WHAT TO PRODUCE
Copy every line of the material below word for word, with no changes.

PROVIDED RECORDS
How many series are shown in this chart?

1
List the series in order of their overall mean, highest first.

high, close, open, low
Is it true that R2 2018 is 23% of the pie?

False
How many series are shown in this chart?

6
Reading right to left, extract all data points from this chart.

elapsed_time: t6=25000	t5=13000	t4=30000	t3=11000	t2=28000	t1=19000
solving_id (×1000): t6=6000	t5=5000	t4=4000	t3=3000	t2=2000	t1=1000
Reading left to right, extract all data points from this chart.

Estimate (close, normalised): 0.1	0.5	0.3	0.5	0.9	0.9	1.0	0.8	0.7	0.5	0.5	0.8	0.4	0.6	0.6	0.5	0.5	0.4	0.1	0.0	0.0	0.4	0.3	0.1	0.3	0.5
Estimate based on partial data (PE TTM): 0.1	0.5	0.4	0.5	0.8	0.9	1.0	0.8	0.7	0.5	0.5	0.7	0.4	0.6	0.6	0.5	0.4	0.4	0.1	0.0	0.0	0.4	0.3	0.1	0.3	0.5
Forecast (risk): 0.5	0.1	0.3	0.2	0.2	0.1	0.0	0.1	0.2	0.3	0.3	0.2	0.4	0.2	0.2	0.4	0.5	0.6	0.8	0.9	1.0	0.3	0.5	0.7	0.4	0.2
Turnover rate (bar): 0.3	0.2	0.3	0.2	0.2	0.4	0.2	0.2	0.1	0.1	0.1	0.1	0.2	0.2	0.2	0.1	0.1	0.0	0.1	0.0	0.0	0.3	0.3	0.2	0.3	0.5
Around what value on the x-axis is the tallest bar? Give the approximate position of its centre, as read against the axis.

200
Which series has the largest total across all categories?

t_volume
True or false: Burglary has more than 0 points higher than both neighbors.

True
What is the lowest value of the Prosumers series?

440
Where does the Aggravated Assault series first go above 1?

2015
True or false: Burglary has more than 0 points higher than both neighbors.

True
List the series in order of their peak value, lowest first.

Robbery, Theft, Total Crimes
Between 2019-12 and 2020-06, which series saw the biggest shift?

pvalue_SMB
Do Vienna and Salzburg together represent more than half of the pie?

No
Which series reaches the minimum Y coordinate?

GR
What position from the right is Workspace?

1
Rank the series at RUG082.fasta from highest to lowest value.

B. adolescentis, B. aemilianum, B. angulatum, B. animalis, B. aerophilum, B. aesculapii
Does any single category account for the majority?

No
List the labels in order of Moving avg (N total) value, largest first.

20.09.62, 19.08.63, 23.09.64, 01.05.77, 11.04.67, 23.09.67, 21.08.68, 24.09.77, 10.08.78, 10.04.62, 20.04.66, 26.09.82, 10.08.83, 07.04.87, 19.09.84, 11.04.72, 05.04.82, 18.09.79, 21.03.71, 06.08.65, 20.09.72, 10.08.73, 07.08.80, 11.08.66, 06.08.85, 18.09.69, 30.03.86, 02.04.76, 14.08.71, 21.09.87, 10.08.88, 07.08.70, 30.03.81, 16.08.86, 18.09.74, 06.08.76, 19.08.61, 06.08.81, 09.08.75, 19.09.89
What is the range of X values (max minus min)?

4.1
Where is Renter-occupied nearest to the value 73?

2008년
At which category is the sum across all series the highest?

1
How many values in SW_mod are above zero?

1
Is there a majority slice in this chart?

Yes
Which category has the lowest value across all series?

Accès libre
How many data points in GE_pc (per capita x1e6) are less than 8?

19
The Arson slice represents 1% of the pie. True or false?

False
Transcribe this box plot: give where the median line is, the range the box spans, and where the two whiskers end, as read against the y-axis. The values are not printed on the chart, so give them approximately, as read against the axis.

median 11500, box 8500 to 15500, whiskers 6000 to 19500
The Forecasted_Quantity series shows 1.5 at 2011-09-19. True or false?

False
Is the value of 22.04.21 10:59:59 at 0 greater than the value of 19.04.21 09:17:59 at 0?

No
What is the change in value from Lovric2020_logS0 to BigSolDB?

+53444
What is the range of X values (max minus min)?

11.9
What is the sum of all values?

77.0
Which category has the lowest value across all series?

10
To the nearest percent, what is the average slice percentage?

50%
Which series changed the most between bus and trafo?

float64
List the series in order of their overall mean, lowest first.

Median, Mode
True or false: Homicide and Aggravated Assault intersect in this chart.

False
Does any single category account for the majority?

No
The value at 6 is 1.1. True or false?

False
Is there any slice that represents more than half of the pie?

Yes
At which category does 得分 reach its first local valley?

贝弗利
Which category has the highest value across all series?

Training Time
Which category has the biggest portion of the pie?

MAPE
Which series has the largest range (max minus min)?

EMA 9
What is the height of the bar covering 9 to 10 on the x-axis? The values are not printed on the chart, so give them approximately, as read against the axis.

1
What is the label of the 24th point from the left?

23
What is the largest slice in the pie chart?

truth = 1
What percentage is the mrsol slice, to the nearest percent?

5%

REPLY TO THE TASK
How many series are shown in this chart?

1
List the series in order of their overall mean, highest first.

high, close, open, low
Is it true that R2 2018 is 23% of the pie?

False
How many series are shown in this chart?

6
Reading right to left, extract all data points from this chart.

elapsed_time: t6=25000	t5=13000	t4=30000	t3=11000	t2=28000	t1=19000
solving_id (×1000): t6=6000	t5=5000	t4=4000	t3=3000	t2=2000	t1=1000
Reading left to right, extract all data points from this chart.

Estimate (close, normalised): 0.1	0.5	0.3	0.5	0.9	0.9	1.0	0.8	0.7	0.5	0.5	0.8	0.4	0.6	0.6	0.5	0.5	0.4	0.1	0.0	0.0	0.4	0.3	0.1	0.3	0.5
Estimate based on partial data (PE TTM): 0.1	0.5	0.4	0.5	0.8	0.9	1.0	0.8	0.7	0.5	0.5	0.7	0.4	0.6	0.6	0.5	0.4	0.4	0.1	0.0	0.0	0.4	0.3	0.1	0.3	0.5
Forecast (risk): 0.5	0.1	0.3	0.2	0.2	0.1	0.0	0.1	0.2	0.3	0.3	0.2	0.4	0.2	0.2	0.4	0.5	0.6	0.8	0.9	1.0	0.3	0.5	0.7	0.4	0.2
Turnover rate (bar): 0.3	0.2	0.3	0.2	0.2	0.4	0.2	0.2	0.1	0.1	0.1	0.1	0.2	0.2	0.2	0.1	0.1	0.0	0.1	0.0	0.0	0.3	0.3	0.2	0.3	0.5
Around what value on the x-axis is the tallest bar? Give the approximate position of its centre, as read against the axis.

200
Which series has the largest total across all categories?

t_volume
True or false: Burglary has more than 0 points higher than both neighbors.

True
What is the lowest value of the Prosumers series?

440
Where does the Aggravated Assault series first go above 1?

2015
True or false: Burglary has more than 0 points higher than both neighbors.

True
List the series in order of their peak value, lowest first.

Robbery, Theft, Total Crimes
Between 2019-12 and 2020-06, which series saw the biggest shift?

pvalue_SMB
Do Vienna and Salzburg together represent more than half of the pie?

No
Which series reaches the minimum Y coordinate?

GR
What position from the right is Workspace?

1
Rank the series at RUG082.fasta from highest to lowest value.

B. adolescentis, B. aemilianum, B. angulatum, B. animalis, B. aerophilum, B. aesculapii
Does any single category account for the majority?

No
List the labels in order of Moving avg (N total) value, largest first.

20.09.62, 19.08.63, 23.09.64, 01.05.77, 11.04.67, 23.09.67, 21.08.68, 24.09.77, 10.08.78, 10.04.62, 20.04.66, 26.09.82, 10.08.83, 07.04.87, 19.09.84, 11.04.72, 05.04.82, 18.09.79, 21.03.71, 06.08.65, 20.09.72, 10.08.73, 07.08.80, 11.08.66, 06.08.85, 18.09.69, 30.03.86, 02.04.76, 14.08.71, 21.09.87, 10.08.88, 07.08.70, 30.03.81, 16.08.86, 18.09.74, 06.08.76, 19.08.61, 06.08.81, 09.08.75, 19.09.89
What is the range of X values (max minus min)?

4.1
Where is Renter-occupied nearest to the value 73?

2008년
At which category is the sum across all series the highest?

1
How many values in SW_mod are above zero?

1
Is there a majority slice in this chart?

Yes
Which category has the lowest value across all series?

Accès libre
How many data points in GE_pc (per capita x1e6) are less than 8?

19
The Arson slice represents 1% of the pie. True or false?

False
Transcribe this box plot: give where the median line is, the range the box spans, and where the two whiskers end, as read against the y-axis. The values are not printed on the chart, so give them approximately, as read against the axis.

median 11500, box 8500 to 15500, whiskers 6000 to 19500
The Forecasted_Quantity series shows 1.5 at 2011-09-19. True or false?

False
Is the value of 22.04.21 10:59:59 at 0 greater than the value of 19.04.21 09:17:59 at 0?

No
What is the change in value from Lovric2020_logS0 to BigSolDB?

+53444
What is the range of X values (max minus min)?

11.9
What is the sum of all values?

77.0
Which category has the lowest value across all series?

10
To the nearest percent, what is the average slice percentage?

50%
Which series changed the most between bus and trafo?

float64
List the series in order of their overall mean, lowest first.

Median, Mode
True or false: Homicide and Aggravated Assault intersect in this chart.

False
Does any single category account for the majority?

No
The value at 6 is 1.1. True or false?

False
Is there any slice that represents more than half of the pie?

Yes
At which category does 得分 reach its first local valley?

贝弗利
Which category has the highest value across all series?

Training Time
Which category has the biggest portion of the pie?

MAPE
Which series has the largest range (max minus min)?

EMA 9
What is the height of the bar covering 9 to 10 on the x-axis? The values are not printed on the chart, so give them approximately, as read against the axis.

1
What is the label of the 24th point from the left?

23
What is the largest slice in the pie chart?

truth = 1
What percentage is the mrsol slice, to the nearest percent?

5%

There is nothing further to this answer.